[DO THIS]:
Pick out every line in the items below that contains the word "Observed" and copy each one. Case counts.

(Extracted records)
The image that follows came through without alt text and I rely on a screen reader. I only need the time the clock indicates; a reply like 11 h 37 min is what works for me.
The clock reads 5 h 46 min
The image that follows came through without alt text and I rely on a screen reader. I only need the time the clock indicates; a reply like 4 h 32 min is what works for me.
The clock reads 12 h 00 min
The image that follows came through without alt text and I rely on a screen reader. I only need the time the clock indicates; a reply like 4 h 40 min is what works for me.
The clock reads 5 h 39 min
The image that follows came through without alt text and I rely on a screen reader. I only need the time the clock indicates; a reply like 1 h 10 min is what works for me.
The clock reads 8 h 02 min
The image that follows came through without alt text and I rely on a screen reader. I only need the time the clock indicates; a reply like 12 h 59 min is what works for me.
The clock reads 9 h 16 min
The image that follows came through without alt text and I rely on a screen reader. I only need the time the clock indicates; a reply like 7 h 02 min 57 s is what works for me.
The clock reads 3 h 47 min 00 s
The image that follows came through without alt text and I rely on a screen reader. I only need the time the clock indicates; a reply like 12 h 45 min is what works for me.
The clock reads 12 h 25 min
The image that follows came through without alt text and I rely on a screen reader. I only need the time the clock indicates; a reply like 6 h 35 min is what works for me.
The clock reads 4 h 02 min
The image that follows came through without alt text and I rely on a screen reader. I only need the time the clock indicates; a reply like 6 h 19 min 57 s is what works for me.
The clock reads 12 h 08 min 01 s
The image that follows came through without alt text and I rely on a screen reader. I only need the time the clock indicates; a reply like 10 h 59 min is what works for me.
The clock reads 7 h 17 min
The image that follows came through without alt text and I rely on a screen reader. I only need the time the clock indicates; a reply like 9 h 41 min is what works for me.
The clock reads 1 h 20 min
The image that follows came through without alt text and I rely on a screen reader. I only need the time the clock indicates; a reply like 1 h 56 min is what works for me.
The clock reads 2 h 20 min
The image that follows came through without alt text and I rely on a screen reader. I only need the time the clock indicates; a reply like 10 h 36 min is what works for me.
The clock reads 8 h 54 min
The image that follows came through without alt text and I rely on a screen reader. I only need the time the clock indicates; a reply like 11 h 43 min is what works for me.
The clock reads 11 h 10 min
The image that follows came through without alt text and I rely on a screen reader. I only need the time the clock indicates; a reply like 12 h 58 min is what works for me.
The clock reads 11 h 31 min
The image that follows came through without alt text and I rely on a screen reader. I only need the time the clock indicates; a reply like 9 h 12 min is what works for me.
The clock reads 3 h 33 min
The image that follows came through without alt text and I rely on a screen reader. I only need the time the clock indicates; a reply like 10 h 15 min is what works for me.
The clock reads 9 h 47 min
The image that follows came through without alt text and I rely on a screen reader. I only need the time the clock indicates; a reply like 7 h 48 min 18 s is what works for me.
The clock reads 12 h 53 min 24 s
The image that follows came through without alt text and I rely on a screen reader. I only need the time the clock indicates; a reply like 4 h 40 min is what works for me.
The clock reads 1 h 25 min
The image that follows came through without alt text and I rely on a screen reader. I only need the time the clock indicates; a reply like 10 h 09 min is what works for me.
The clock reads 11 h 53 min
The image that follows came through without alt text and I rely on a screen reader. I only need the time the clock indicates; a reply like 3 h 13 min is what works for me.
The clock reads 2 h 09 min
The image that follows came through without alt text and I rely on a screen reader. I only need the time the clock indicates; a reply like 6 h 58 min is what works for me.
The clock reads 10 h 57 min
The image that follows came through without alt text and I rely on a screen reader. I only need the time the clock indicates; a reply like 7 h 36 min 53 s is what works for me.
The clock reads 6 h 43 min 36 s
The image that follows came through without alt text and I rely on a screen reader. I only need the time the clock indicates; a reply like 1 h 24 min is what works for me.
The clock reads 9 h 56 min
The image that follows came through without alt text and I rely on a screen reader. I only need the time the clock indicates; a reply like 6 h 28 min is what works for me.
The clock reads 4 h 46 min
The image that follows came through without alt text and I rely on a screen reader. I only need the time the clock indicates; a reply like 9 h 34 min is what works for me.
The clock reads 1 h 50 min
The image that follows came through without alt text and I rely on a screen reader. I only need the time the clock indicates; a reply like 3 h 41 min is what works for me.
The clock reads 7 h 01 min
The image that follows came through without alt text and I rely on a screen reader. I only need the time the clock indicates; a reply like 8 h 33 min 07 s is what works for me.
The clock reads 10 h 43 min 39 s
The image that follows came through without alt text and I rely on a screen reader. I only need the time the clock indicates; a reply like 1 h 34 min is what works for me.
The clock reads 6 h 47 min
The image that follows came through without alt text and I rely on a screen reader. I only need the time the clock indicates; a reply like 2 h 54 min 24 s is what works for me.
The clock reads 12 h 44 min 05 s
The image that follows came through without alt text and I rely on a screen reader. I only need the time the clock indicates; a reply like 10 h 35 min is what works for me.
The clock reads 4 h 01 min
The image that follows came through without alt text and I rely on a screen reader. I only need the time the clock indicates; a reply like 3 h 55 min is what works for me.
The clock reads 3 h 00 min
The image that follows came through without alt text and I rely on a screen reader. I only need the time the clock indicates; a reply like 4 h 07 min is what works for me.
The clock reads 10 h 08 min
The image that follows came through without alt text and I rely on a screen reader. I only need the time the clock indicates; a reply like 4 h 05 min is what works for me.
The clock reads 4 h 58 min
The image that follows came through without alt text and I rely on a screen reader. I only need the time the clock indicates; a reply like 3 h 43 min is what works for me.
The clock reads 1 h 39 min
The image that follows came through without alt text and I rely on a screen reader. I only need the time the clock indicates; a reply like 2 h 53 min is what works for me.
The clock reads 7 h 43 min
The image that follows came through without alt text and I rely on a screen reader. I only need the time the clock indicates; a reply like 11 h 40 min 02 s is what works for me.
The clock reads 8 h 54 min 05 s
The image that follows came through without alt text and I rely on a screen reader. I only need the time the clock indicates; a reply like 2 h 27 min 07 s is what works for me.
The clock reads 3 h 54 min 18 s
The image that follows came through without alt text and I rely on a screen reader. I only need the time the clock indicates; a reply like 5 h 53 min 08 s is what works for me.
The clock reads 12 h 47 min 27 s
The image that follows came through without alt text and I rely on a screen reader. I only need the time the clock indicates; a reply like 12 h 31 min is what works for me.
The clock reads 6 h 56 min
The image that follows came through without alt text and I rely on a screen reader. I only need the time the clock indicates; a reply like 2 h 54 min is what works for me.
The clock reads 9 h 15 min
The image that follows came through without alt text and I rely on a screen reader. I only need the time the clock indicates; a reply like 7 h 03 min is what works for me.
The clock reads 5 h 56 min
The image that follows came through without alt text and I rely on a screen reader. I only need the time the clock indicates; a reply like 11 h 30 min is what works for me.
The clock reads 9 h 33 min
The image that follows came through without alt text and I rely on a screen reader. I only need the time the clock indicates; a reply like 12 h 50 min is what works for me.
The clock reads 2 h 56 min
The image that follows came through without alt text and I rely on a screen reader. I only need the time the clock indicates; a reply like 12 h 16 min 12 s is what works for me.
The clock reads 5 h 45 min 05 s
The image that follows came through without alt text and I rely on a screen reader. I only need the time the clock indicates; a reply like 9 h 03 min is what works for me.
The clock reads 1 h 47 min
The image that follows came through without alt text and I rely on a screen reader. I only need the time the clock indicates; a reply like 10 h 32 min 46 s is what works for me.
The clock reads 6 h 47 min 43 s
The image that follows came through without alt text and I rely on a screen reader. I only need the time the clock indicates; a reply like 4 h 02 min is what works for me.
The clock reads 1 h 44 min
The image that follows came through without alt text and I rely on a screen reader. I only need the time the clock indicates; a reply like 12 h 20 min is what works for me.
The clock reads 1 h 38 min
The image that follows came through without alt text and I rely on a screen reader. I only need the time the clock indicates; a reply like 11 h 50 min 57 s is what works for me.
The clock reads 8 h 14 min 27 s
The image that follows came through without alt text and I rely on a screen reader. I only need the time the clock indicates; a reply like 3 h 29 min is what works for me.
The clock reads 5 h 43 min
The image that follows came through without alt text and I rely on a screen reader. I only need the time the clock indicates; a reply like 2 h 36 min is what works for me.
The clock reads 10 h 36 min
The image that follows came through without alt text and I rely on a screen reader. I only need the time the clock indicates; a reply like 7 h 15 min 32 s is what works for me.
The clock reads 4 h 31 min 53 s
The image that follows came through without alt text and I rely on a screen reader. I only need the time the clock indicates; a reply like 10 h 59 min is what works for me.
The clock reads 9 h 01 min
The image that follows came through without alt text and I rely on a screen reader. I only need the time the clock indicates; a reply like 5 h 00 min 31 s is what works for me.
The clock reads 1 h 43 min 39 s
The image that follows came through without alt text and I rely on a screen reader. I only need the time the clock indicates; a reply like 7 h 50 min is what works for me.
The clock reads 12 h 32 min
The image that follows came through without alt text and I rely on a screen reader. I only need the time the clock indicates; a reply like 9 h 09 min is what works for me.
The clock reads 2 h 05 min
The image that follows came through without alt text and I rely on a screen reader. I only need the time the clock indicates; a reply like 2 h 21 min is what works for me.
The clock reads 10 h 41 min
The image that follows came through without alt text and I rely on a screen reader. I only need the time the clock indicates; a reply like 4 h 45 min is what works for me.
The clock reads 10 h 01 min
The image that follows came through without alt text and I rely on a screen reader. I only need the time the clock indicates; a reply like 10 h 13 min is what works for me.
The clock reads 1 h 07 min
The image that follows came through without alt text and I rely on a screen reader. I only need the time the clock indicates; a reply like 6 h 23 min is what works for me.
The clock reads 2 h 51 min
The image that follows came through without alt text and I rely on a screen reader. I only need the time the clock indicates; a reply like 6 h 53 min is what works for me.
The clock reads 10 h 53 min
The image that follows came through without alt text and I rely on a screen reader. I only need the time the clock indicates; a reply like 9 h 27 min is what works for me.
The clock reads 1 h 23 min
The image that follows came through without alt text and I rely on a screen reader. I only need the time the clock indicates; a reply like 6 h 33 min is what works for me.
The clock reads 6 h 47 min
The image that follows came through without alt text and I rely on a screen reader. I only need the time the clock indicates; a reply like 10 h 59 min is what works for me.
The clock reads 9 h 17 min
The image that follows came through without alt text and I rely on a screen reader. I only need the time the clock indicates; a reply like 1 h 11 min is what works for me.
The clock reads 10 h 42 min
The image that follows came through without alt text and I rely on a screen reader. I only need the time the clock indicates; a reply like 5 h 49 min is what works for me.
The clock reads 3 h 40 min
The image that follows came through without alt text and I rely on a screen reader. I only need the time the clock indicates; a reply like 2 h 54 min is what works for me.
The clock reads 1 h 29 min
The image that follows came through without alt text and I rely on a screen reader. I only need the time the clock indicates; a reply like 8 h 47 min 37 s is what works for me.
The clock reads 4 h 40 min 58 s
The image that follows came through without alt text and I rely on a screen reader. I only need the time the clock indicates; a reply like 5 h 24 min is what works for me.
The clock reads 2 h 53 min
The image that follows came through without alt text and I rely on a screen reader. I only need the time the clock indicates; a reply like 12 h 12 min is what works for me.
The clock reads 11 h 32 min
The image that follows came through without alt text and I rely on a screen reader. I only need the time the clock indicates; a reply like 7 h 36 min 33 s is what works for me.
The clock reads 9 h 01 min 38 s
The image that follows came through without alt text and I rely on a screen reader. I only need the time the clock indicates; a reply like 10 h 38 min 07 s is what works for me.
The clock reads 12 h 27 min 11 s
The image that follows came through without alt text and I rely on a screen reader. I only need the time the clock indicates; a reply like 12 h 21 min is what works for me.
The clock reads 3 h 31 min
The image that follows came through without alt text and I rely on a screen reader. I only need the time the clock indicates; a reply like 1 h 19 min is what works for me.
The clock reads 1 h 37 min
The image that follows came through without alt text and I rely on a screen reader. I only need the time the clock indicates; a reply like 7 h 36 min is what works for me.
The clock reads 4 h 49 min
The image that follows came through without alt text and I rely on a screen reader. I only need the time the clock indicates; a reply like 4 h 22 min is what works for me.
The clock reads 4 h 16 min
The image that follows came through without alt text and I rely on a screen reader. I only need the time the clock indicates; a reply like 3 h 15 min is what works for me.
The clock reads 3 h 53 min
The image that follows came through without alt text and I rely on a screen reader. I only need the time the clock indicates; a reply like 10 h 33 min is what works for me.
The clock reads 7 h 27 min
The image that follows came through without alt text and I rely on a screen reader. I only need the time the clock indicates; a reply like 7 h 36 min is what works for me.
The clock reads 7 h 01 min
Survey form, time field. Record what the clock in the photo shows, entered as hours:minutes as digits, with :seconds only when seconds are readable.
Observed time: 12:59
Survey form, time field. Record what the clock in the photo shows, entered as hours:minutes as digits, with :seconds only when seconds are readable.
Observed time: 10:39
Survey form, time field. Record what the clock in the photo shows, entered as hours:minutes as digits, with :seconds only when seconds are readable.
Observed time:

[TASK SOLUTION]:
Observed time: 12:59
Observed time: 10:39
Observed time:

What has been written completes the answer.